9/ Quelle information fournir aux patientes présentant une endométriose sur le risque d’apparition d’un cancer ?

Le GDG estime qu’il n’y a pas de lien probant entre endométriose et cancer.

Certaines études ont montré une augmentation très limitées du risque de cancer de l’ovaire ou de lymphomes non Hodgkiniens chez les patientes présentant une endométriose, mais que cela ne nécessite pas de modification dans la surveillance habituelle des patientes présentant une endométriose (recommandation de type GPP).

EN CONCLUSION

Les auteurs reconnaissent que sur les 83 recommandations, près de la moitié ont pu seulement être formulées après avis d’un groupe de spécialistes et non sur les données d’analyse bibliographique.
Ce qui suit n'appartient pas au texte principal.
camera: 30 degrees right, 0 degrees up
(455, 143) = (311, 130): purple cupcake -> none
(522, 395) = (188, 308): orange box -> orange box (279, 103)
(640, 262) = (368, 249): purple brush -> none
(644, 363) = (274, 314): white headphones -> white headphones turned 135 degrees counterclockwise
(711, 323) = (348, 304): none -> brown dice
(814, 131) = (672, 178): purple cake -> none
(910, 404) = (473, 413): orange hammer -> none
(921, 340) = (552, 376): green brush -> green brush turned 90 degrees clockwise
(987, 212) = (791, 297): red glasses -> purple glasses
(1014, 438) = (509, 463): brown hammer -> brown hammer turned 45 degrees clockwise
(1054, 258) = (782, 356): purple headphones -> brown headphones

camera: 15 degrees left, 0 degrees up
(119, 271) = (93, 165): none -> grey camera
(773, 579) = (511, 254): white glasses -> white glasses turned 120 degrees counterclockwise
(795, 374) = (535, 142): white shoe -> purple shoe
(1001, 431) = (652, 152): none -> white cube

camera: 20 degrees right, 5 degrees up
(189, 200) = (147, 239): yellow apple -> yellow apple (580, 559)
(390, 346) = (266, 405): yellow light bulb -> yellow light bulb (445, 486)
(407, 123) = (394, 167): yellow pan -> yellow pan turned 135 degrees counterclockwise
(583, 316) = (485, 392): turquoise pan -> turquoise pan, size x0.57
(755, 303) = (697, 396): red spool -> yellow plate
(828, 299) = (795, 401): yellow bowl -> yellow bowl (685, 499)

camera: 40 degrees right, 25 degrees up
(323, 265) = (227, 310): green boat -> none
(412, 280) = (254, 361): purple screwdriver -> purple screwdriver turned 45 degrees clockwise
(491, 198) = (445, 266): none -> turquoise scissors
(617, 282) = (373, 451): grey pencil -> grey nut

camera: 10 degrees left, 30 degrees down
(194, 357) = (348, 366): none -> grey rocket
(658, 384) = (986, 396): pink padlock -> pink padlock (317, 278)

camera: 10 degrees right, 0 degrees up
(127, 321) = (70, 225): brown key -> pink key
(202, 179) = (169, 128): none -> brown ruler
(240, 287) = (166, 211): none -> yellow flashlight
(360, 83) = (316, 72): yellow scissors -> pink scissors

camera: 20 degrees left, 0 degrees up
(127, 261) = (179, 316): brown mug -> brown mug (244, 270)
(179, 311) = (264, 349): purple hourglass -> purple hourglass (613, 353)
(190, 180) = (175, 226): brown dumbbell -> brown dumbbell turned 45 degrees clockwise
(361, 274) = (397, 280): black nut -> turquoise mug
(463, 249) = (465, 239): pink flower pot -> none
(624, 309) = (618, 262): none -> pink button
Cela amène les auteurs à proposer de poursuivre les recherches sur l’aspect clinique et thérapeutique de l’endométriose, et notamment sur les points suivants :

  • l’efficacité des traitements chirurgicaux dans le cadre d’endométriose de type III/IV en préalable au traitement d’assistance médicale à procréation,
  • la meilleure façon de prévention de l’endométriose, une fois qu’elle est diagnostiquée,
  • l’amélioration des prises en charge des douleurs en cas d’endométriomes ovariens ou d’endométriose profonde, notamment chez les patientes n’ayant pas de projet conjugal immédiat, mais pouvant être à risque d’infertilité,
  • l’utilisation de biomarqueurs pour le diagnostic et la prise en charge et la surveillance de l’endométriose,
  • l’intérêt d’utilisation de méthodes anti-adhérentielles dans le cadre de la chirurgie de l’endométriose,
  • la prise en charge clinique de l’endométriose chez les adolescentes.

 

ESHRE guideline : management of women with endometriosis - G.A.J. DUNSELMAN et coll. - Human Reproduction Vol.29 n° 3 pp 400 - 412, 2014.